- À COMPLÉTER:
[a] Recopiez fidèlement un passage de l'article sur l'arrivée de Starlink au Sénégal. Commencez aux mots qui contiennent "5000 kits négociés" et arrêtez-vous après "manque de transparence.".
[b] Rédigez la suite de l'article sur l'autorisation de Starlink au Sénégal, en reprenant juste après sa dernière phrase.

- EXTRAIT CHOISI:
■ ■ ■ ■ ■

5000 kits négociés par l'Etat avec STARLINK : Le syndicat des travailleurs de Sonatel dénonce un manque de transparence et avertit




 
 
 
 
 
Starlink bénéficie désormais d’une autorisation au Sénégal en tant que fournisseur d’accès à Internet. Le gouvernement révèle à cet effet avoir négocié l’acquisition de 5000 kits Starlink à un tarif préférentiel, avec pour objectif de connecter gratuitement un million de Sénégalais durant le premier semestre de l'année 2026. Seulement, le syndicat des travailleurs de Sonatel dénonce un manque de transparence.
 
 
 
 
 
Dans le cadre du New Deal Technologique qui ambitionne de démocratiser l’accès au haut et très haut débit sur l'ensemble du territoire national, en particulier dans les zones rurales, enclavées et frontalières, le Gouvernement du Sénégal poursuit le renforcement du maillage national en infrastructures numériques de très haut débit, en misant sur des solutions innovantes et complémentaires aux réseaux existants. C’est à cet effet qu’il a accordé une autorisation à Starlink en tant que fournisseur d’accès à Internet au Sénégal. Le ministre de la Communication, des Télécommunications et du Numérique n’a pas manqué de rassurer que Starlink, en tant qu’opérateur de la connectivité par satellite, sera soumis aux règles de régulation mises en place par l’Etat du Sénégal. «Le Gouvernement du Sénégal a négocié l’acquisition de 5000 kits Starlink à un tarif préférentiel, avec pour objectif de connecter gratuitement un million de Sénégalais durant le premier semestre de l'année 2026 », annonce le ministre de la Communication, persuadé que l’arrivée de Starlink au Sénégal est une avancée vers l’accès universel à Internet. Selon le ministère, les secteurs ciblés en priorité sont les zones dites «blanches» à travers des dispositifs de wifi communautaire ; l'éducation, l'enseignement supérieur et la formation professionnelle ; les collectivités territoriales; les zones frontalières ; ainsi que les programmes de développement spécifiques, dont le Plan Diomaye pour la Casamance. En effet, Starlink, par sa constellation de satellites en orbite basse, offre une connectivité satellitaire de pointe, capable de couvrir des zones jusque-là privées d'accès à Internet. Cette technologie permettra d'éradiquer progressivement les zones blanches, en renforçant ou en prolongeant la couverture des réseaux terrestres existants. Ainsi, selon le ministère, l’arrivée de Starlink devrait permettre une extension rapide et immédiate de la connectivité sur l’ensemble du territoire national ; une contribution majeure à l'inclusion numérique et à la dynamisation de l’économie ; un renforcement du positionnement et du leadership du Sénégal dans le domaine de la transformation numérique sur le continent africain.

■ ■ ■ ■ ■

- LISTE FOURNIE:
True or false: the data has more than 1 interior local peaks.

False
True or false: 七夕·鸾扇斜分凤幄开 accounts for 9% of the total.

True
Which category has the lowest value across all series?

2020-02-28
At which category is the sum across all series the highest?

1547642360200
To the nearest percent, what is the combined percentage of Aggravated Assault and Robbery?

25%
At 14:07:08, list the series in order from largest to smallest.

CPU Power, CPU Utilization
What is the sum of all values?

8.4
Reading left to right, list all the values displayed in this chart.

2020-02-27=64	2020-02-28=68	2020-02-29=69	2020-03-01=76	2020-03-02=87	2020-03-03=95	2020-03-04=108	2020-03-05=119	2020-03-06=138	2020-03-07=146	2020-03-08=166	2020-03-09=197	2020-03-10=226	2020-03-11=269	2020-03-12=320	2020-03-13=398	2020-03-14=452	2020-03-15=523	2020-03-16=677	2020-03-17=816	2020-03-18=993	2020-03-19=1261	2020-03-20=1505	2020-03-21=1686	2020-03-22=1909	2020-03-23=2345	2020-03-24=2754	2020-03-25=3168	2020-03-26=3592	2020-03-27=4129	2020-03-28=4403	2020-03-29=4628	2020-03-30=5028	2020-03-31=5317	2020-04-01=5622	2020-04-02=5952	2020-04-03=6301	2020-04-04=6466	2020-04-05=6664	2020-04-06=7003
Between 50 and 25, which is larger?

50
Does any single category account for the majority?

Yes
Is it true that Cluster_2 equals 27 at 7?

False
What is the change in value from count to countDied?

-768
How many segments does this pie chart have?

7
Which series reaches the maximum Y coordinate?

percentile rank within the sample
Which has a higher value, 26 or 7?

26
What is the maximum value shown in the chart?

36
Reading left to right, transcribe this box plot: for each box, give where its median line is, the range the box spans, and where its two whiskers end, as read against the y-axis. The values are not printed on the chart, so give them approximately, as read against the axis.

■ ■ ■ ■ ■

- RÉSULTATS OBTENUS:
[a]
5000 kits négociés par l'Etat avec STARLINK : Le syndicat des travailleurs de Sonatel dénonce un manque de transparence et avertit




 
 
 
 
 
Starlink bénéficie désormais d’une autorisation au Sénégal en tant que fournisseur d’accès à Internet. Le gouvernement révèle à cet effet avoir négocié l’acquisition de 5000 kits Starlink à un tarif préférentiel, avec pour objectif de connecter gratuitement un million de Sénégalais durant le premier semestre de l'année 2026. Seulement, le syndicat des travailleurs de Sonatel dénonce un manque de transparence.

[b]
 
Le Syts dénonce un manque de transparence
 
En outre, la mise en œuvre de ce programme permettra aux différents secteurs d’activités de réduire substantiellement leurs coûts de connectivité, tout en bénéficiant d'un accès à une connexion très haut débit, fiable et performante, ouvrant ainsi de nouvelles perspectives en matière d'innovation, de services et de compétitivité. L’arrivée de Starlink au Sénégal a été aussi partagée par le promoteur Elon Musk par ces mots : « Oui, Starlink est désormais disponible au Sénégal. Internet haut débit et à faible latence par satellite est en live dans le pays [...] ». Par ailleurs, le Syndicat des travailleurs de Sonatel (Syts) n’a pas manqué d’exprimer ses préoccupations à la suite de l’implantation de Starlink du géant Elon Musk au Sénégal. « Starlink au Sénégal dans le manque de transparence totale », a posté le syndicat sur X, avant d’interpeller les autorités : « Quel type de licence ou autorisation est donné à Starlink ? Si c'est une licence, combien ont-ils payé ? », ajoute le syndicat qui pointe aussi une autre préoccupation. Selon le Syts, tout le monde sait le problème de souveraineté qui se pose quand on travaille avec Elon.